[Opening Material to process section]

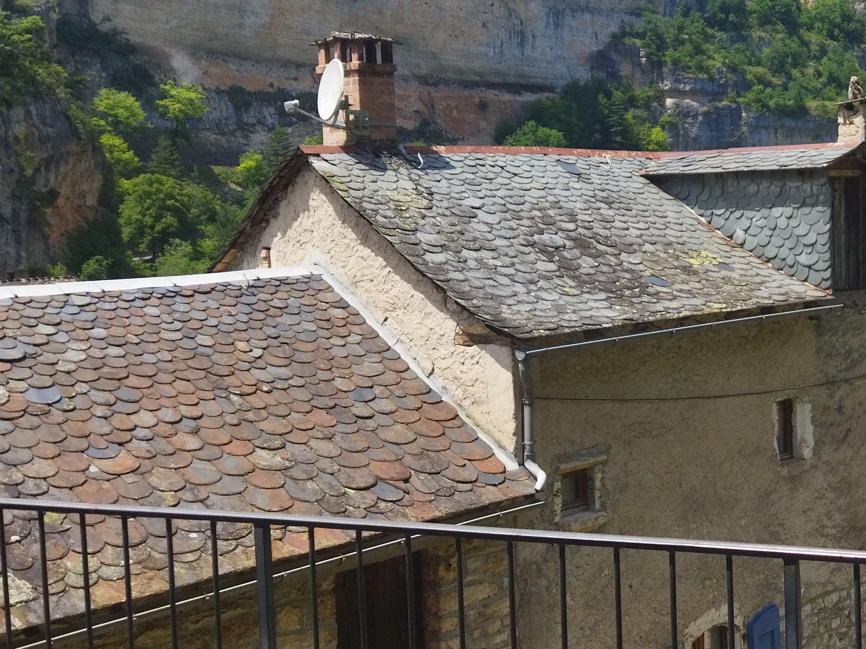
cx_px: 734
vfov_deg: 24.8
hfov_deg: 31.6
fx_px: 1476
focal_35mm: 59
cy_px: 310
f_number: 1.79
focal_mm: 4.71
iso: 99
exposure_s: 1/3209
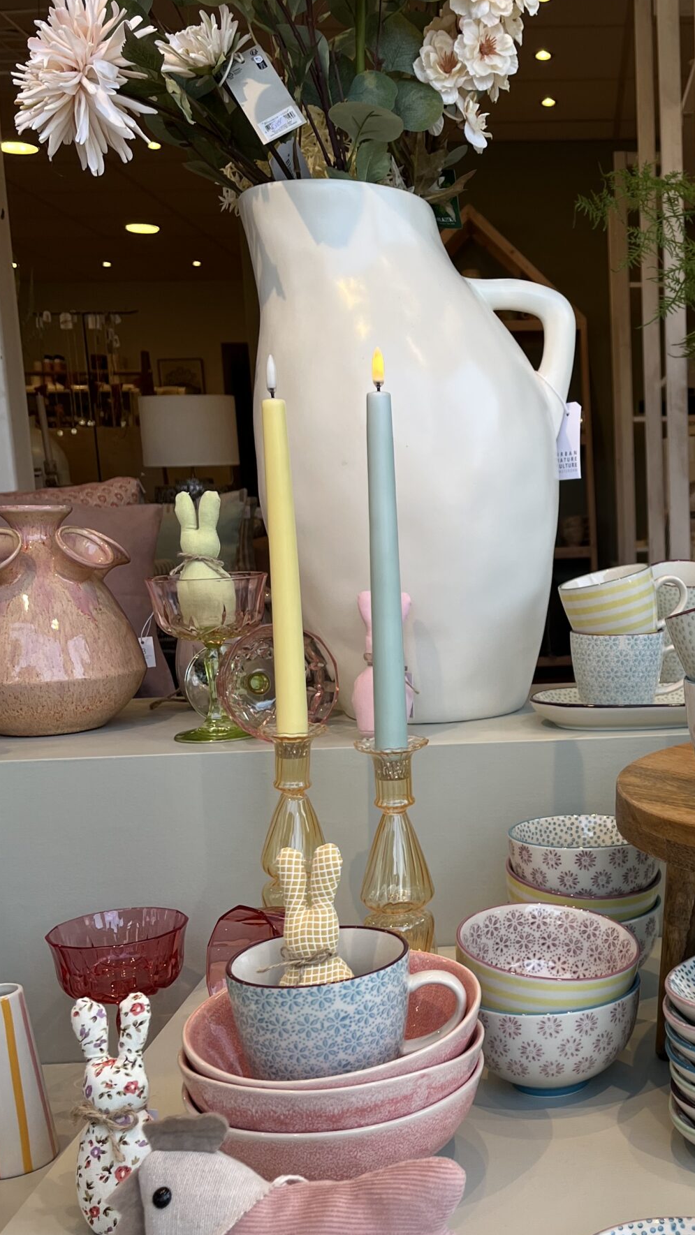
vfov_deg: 49.3
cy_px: 693
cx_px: 634
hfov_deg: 27.9
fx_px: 1343
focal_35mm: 41
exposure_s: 1/173
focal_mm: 5.1
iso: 40
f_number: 1.6
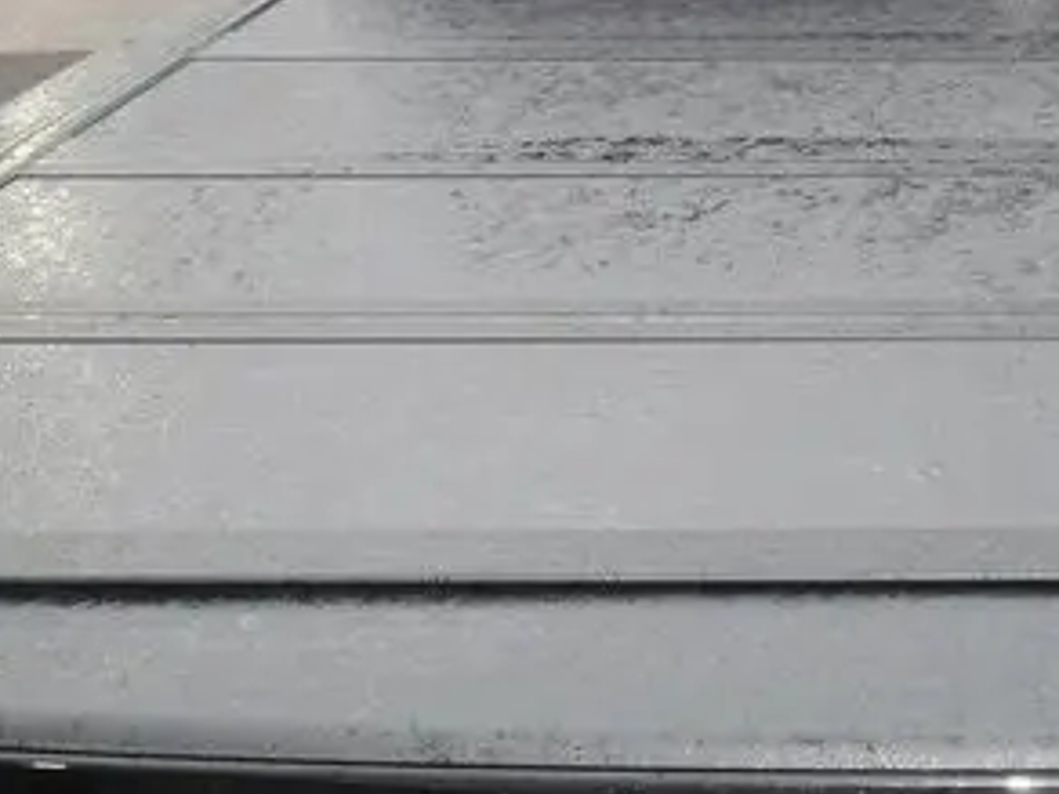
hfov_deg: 23.8
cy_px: 335
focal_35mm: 79
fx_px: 2417
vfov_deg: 18.7
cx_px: 1030
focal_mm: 18
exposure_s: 1/60
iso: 1600
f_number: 10
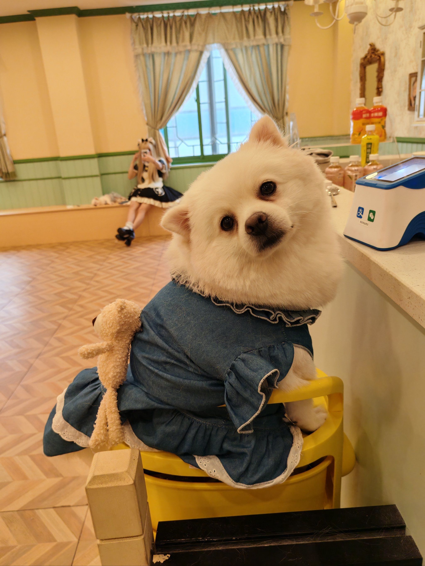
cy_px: 283
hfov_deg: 51.4
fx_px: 442
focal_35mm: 27
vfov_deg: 65.3
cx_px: 212
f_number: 1.95
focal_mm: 5.52
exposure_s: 1/100
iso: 100
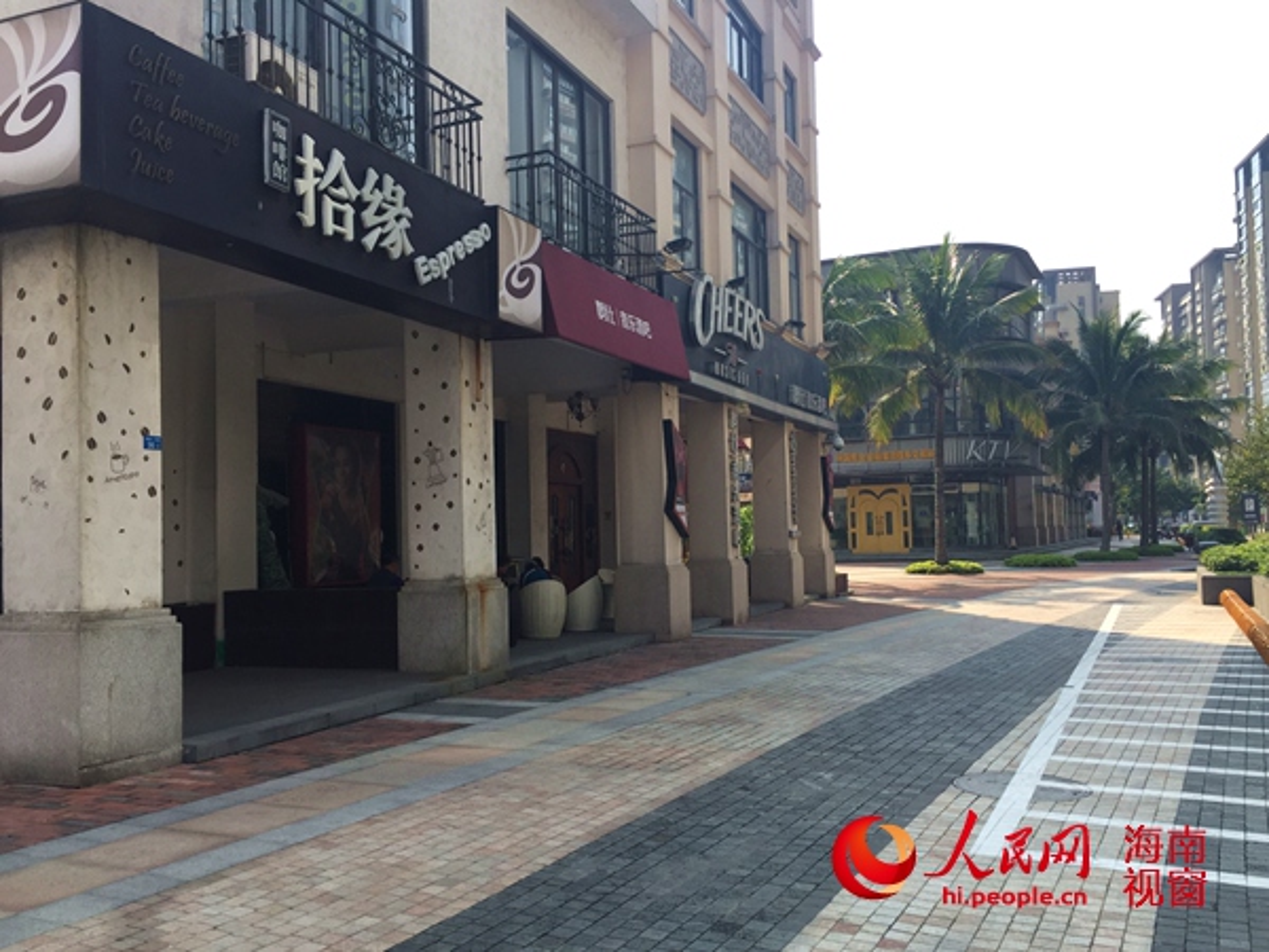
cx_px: 634
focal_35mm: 29
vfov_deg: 48.2
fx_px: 1063
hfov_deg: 61.7
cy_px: 476
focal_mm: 4.15
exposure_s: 1/942
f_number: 2.2
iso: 32
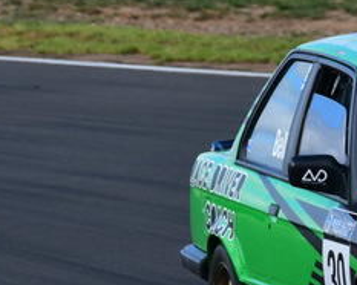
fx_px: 22983
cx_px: 447
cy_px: 169
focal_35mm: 2177
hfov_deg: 0.9
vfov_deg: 0.7
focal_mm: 450
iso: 400
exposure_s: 1/640
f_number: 9
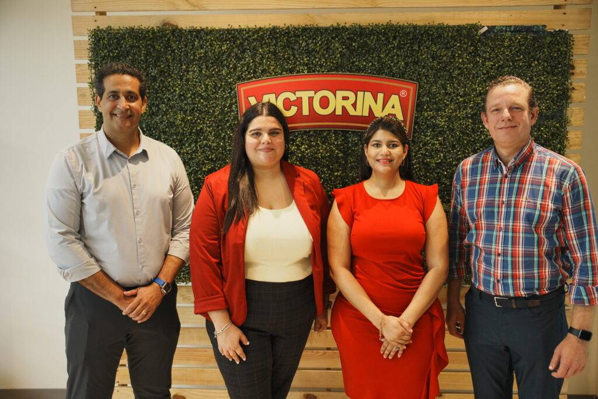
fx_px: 532
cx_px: 299
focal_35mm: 32
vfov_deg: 41.1
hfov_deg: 58.7
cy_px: 200
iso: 1000
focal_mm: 32
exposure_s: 1/200
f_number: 2.8
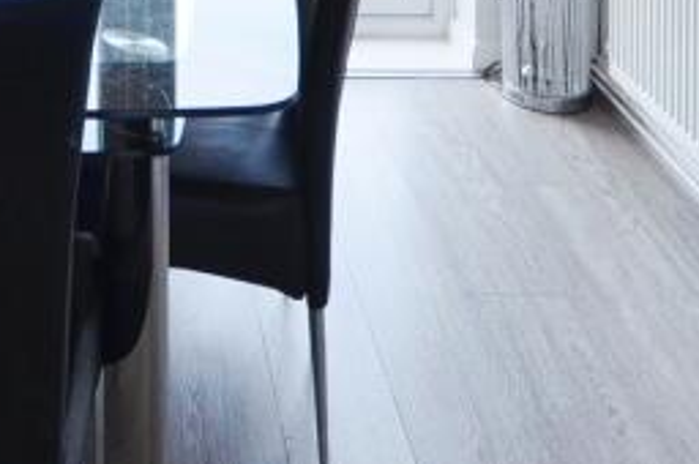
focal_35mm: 60
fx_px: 1164
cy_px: -315
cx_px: 87
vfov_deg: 18.7
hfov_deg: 32.0
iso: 400
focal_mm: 10
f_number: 5
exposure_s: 1/100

[Closing Material to process section]

* Activity: After locating the line with "fx_px: 1164" in the records above, please set down that line and all later ones exactly, and no other line.

* Written solution:
fx_px: 1164
cy_px: -315
cx_px: 87
vfov_deg: 18.7
hfov_deg: 32.0
iso: 400
focal_mm: 10
f_number: 5
exposure_s: 1/100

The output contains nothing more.